TASK => Reproduce the records exactly, but not the pictures.

(Dataset records)

-*-

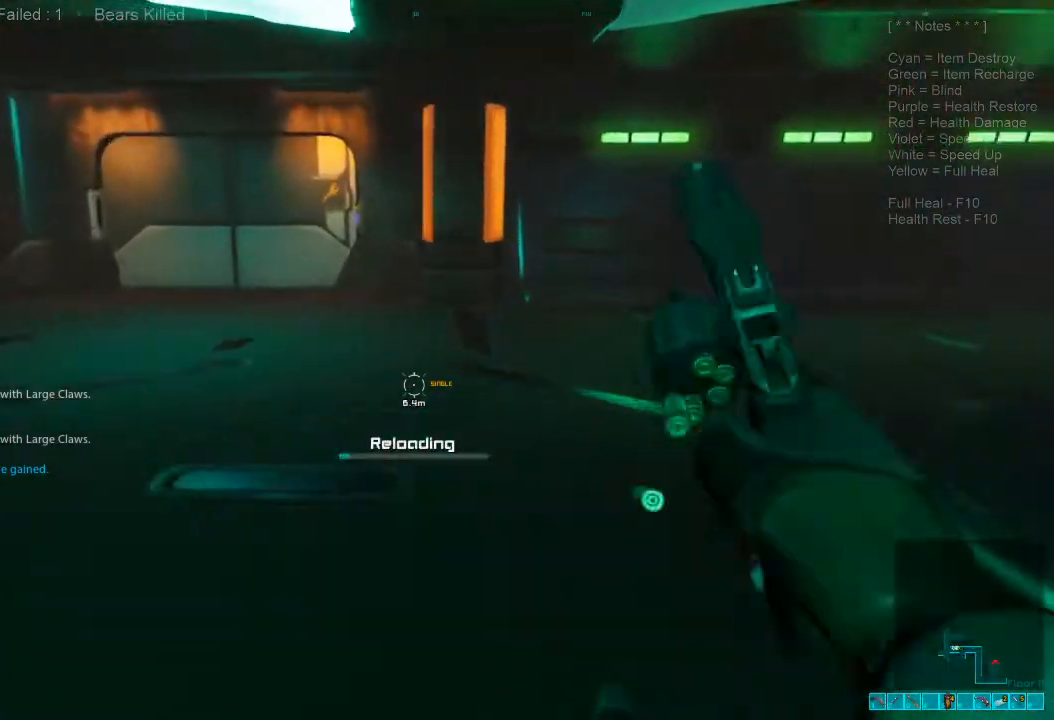
{"keys": ["d", "w"], "mouse": [], "events": [[233, "d", "down"], [267, "shift", "up"]]}
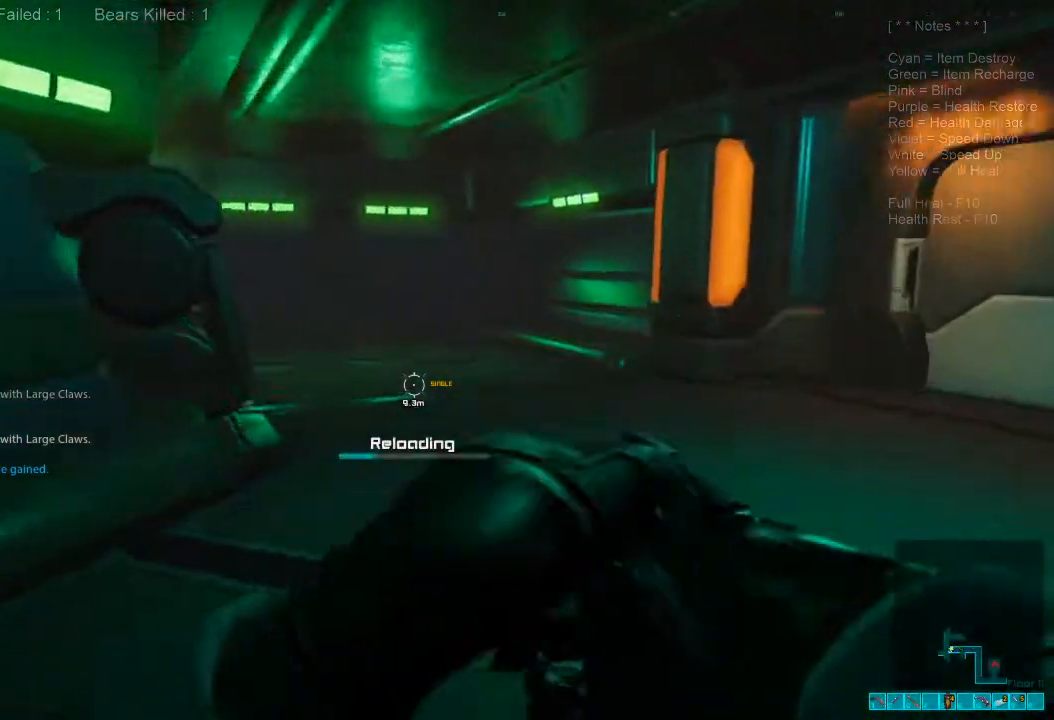
{"keys": ["w"], "mouse": [], "events": [[33, "a", "down"], [100, "a", "up"], [133, "d", "up"], [267, "d", "down"], [467, "d", "up"]]}
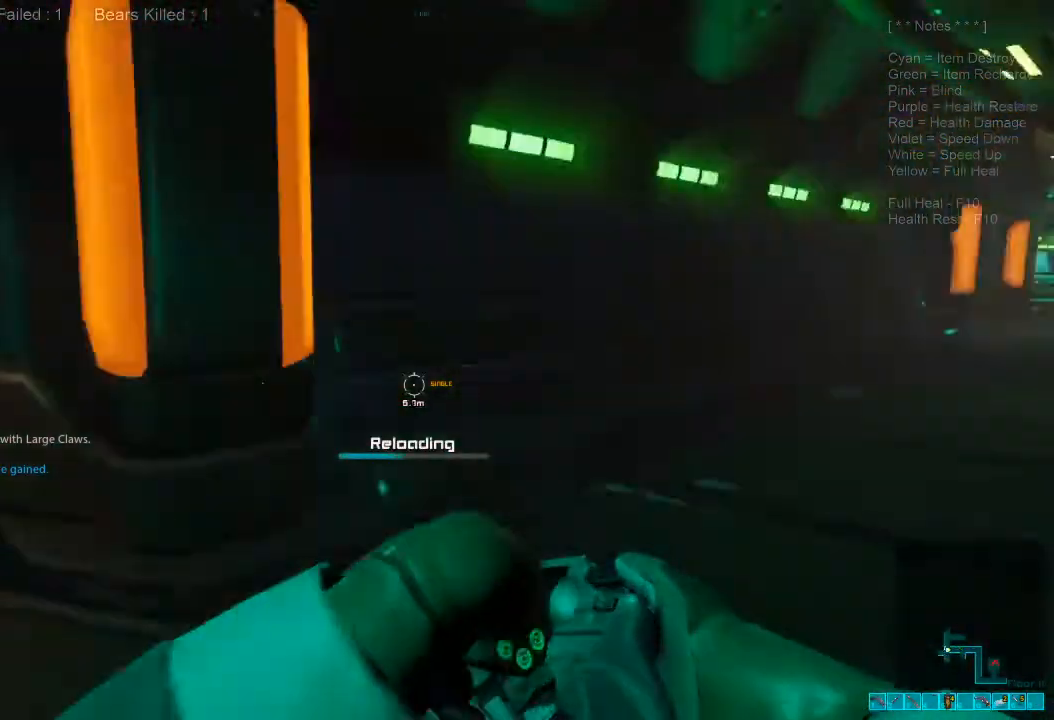
{"keys": ["shift", "w"], "mouse": [], "events": [[133, "shift", "down"]]}
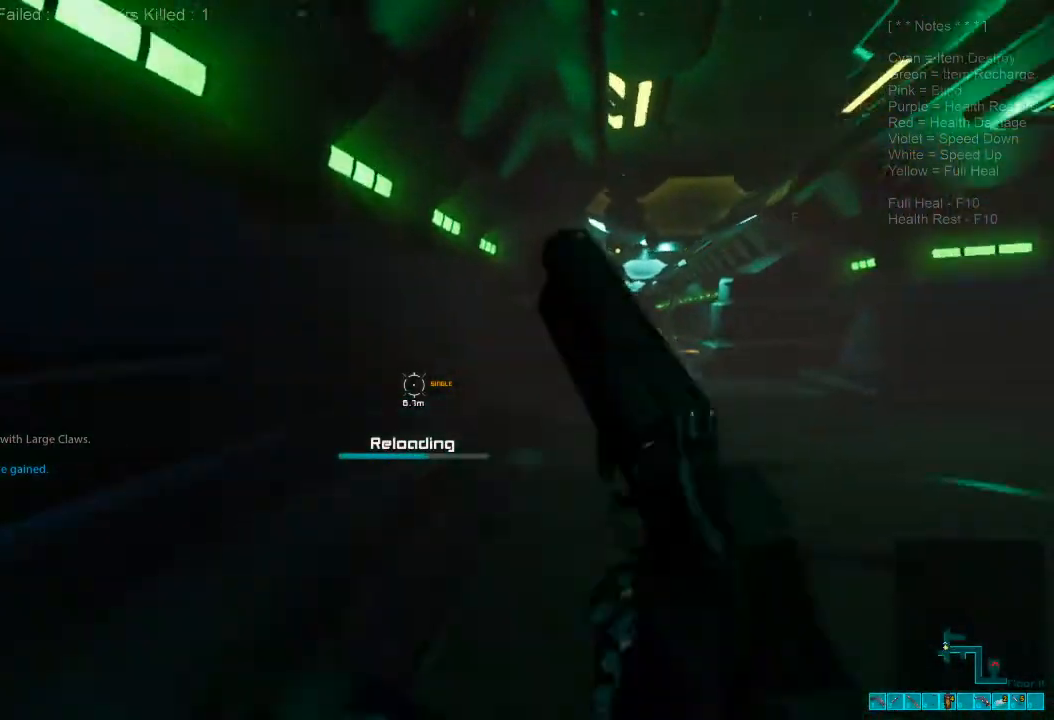
{"keys": ["shift", "w"], "mouse": [], "events": [[267, "d", "down"], [467, "d", "up"]]}
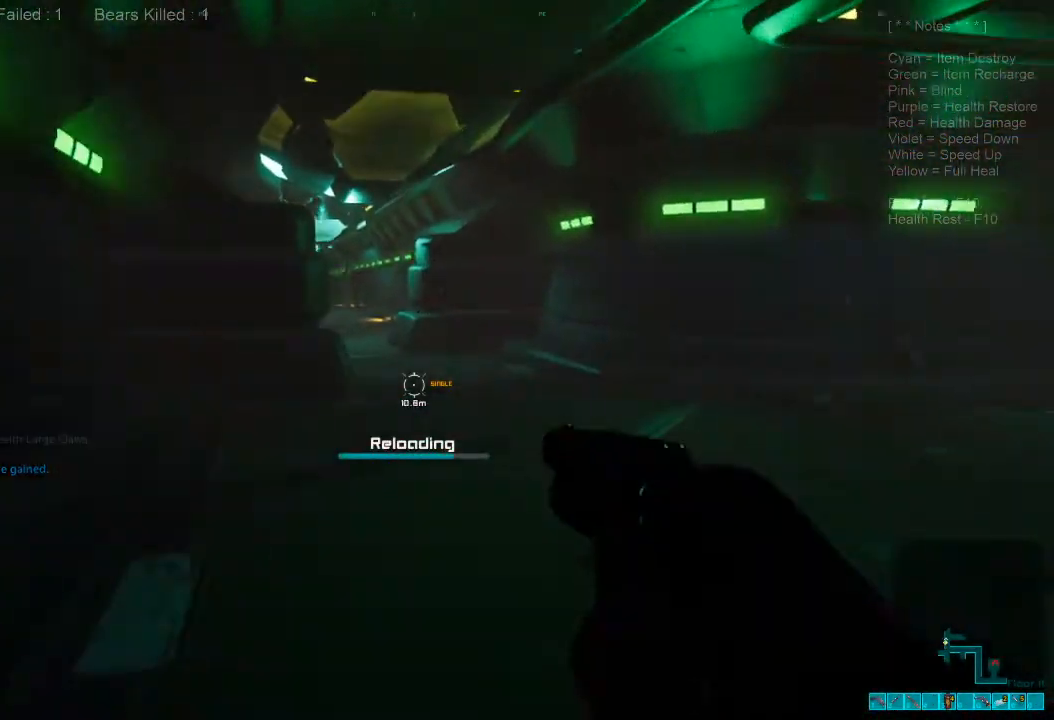
{"keys": ["a", "w"], "mouse": [], "events": [[167, "shift", "up"], [333, "a", "down"]]}
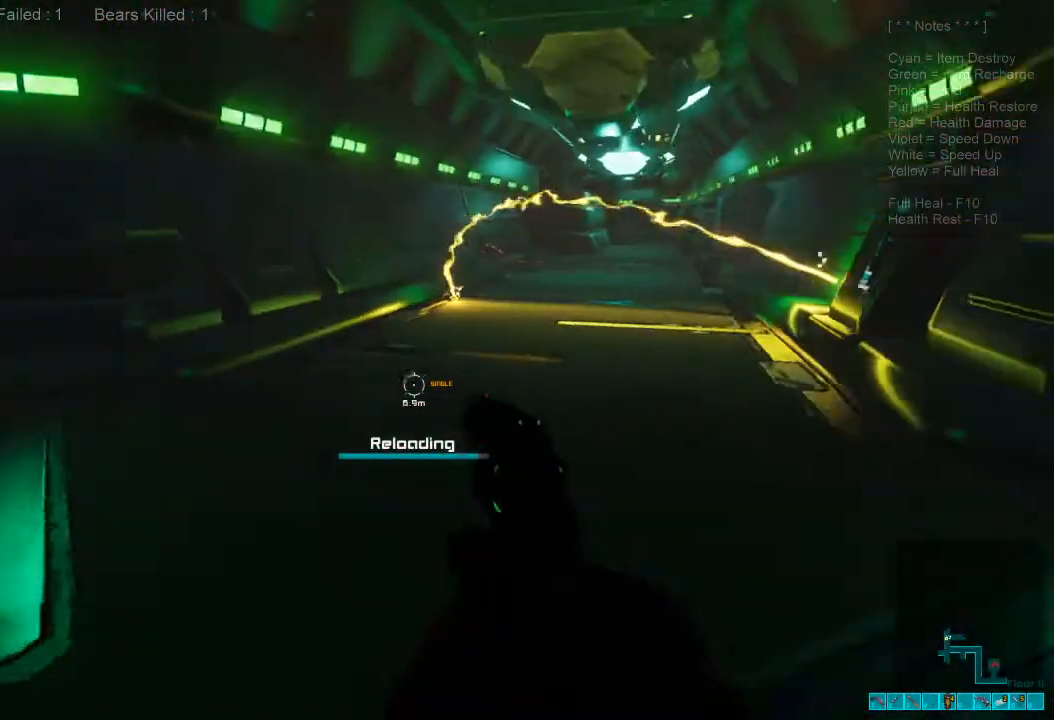
{"keys": ["a", "w"], "mouse": [], "events": []}
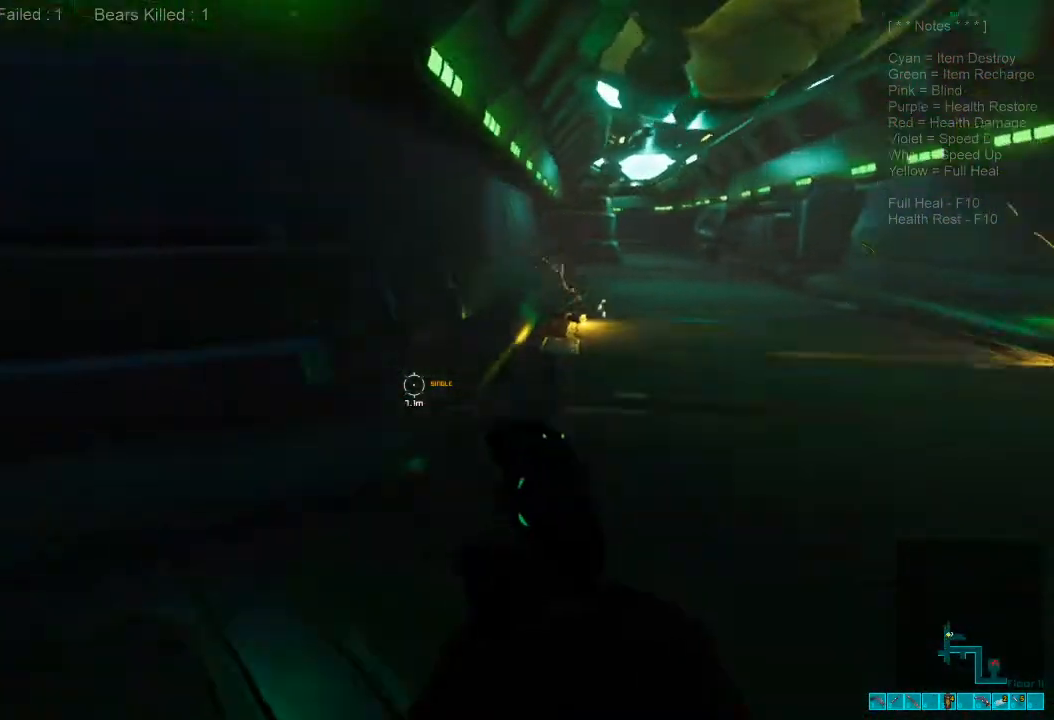
{"keys": ["a", "shift", "w"], "mouse": [], "events": [[167, "a", "up"], [367, "shift", "down"], [500, "a", "down"]]}
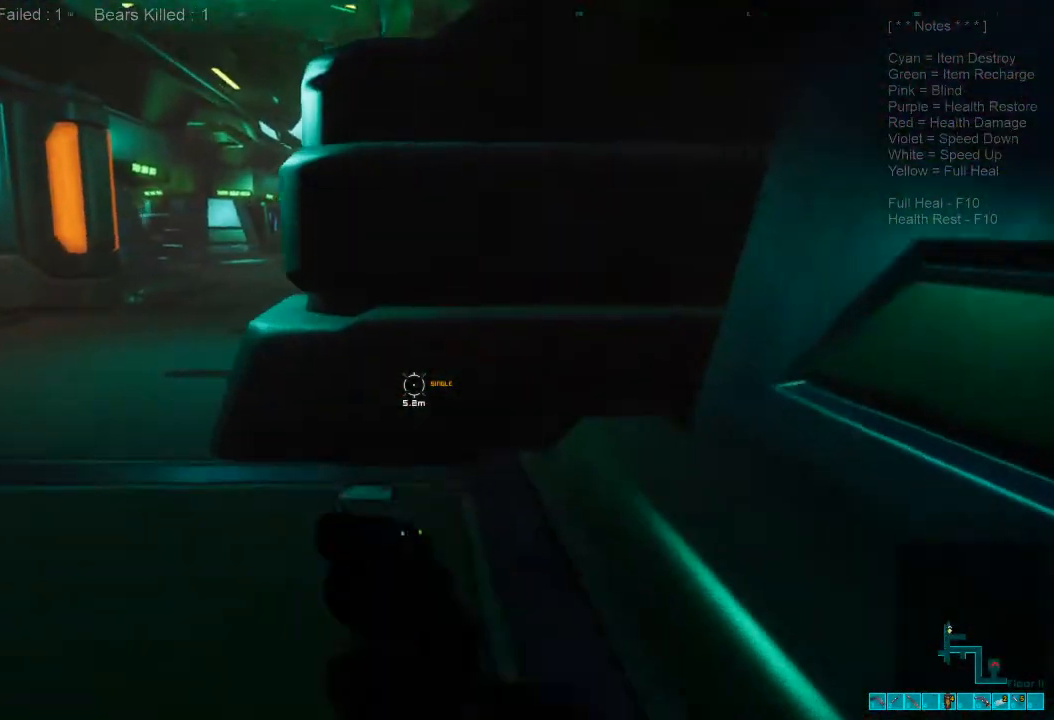
{"keys": ["shift", "w"], "mouse": [], "events": [[233, "a", "up"]]}
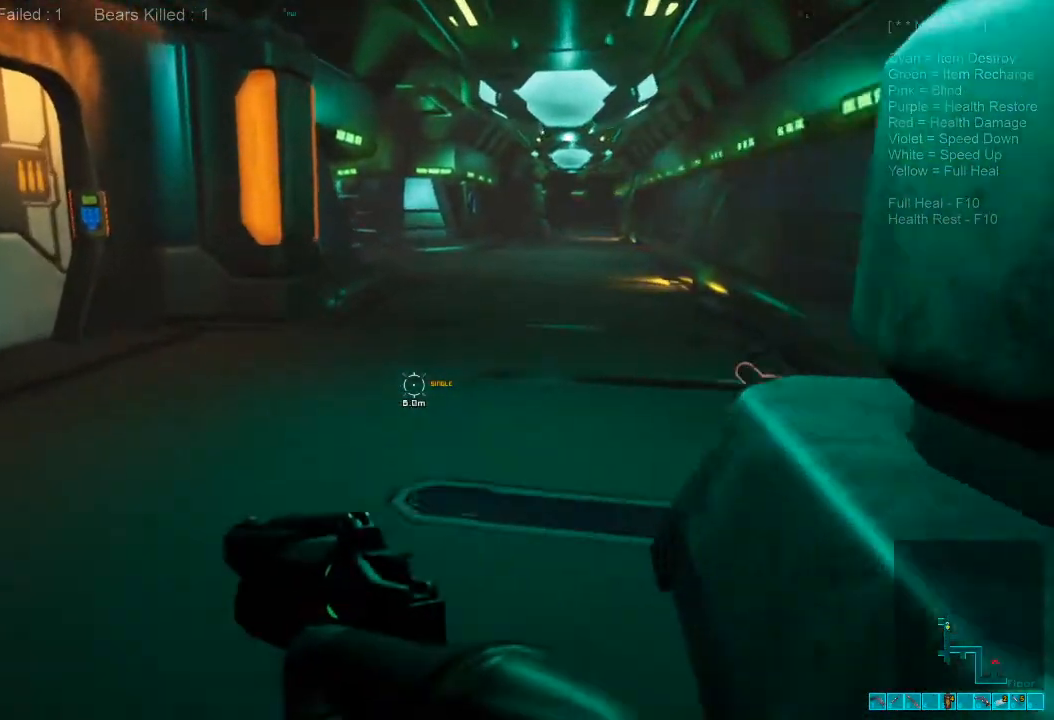
{"keys": [], "mouse": [], "events": [[367, "shift", "up"], [433, "w", "up"]]}
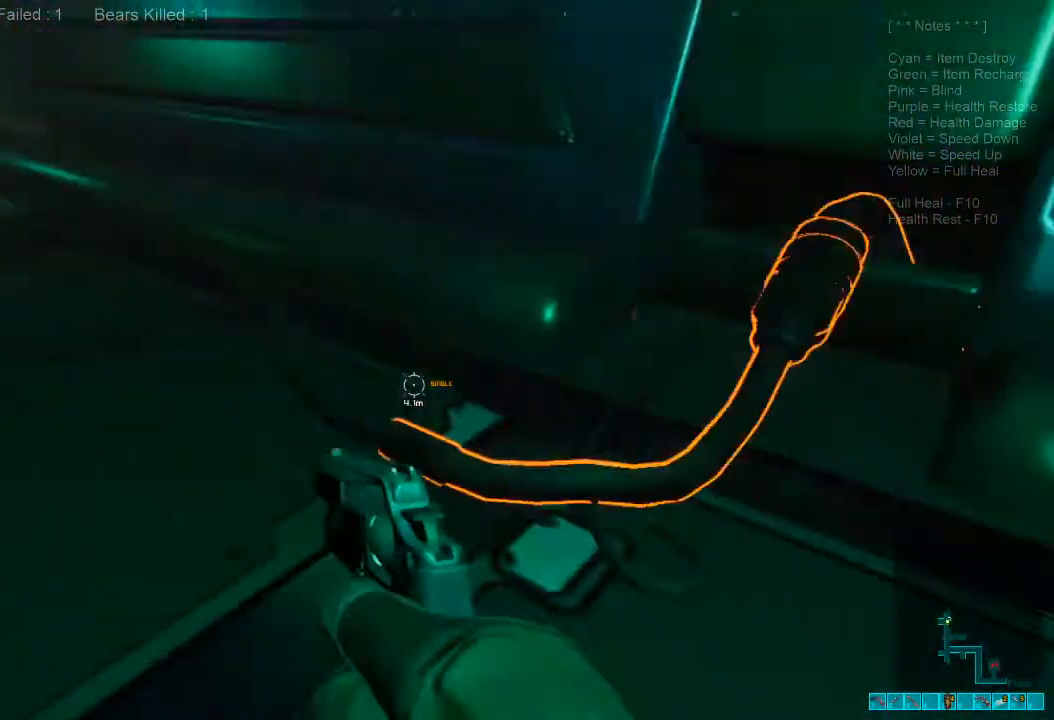
{"keys": [], "mouse": [], "events": [[67, "space", "down"], [167, "space", "up"], [233, "space", "down"], [300, "space", "up"], [400, "space", "down"], [433, "space", "up"]]}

-*-

RESULT OF THE TASK =>
{"keys": ["d", "w"], "mouse": [], "events": [[233, "d", "down"], [267, "shift", "up"]]}
{"keys": ["w"], "mouse": [], "events": [[33, "a", "down"], [100, "a", "up"], [133, "d", "up"], [267, "d", "down"], [467, "d", "up"]]}
{"keys": ["shift", "w"], "mouse": [], "events": [[133, "shift", "down"]]}
{"keys": ["shift", "w"], "mouse": [], "events": [[267, "d", "down"], [467, "d", "up"]]}
{"keys": ["a", "w"], "mouse": [], "events": [[167, "shift", "up"], [333, "a", "down"]]}
{"keys": ["a", "w"], "mouse": [], "events": []}
{"keys": ["a", "shift", "w"], "mouse": [], "events": [[167, "a", "up"], [367, "shift", "down"], [500, "a", "down"]]}
{"keys": ["shift", "w"], "mouse": [], "events": [[233, "a", "up"]]}
{"keys": [], "mouse": [], "events": [[367, "shift", "up"], [433, "w", "up"]]}
{"keys": [], "mouse": [], "events": [[67, "space", "down"], [167, "space", "up"], [233, "space", "down"], [300, "space", "up"], [400, "space", "down"], [433, "space", "up"]]}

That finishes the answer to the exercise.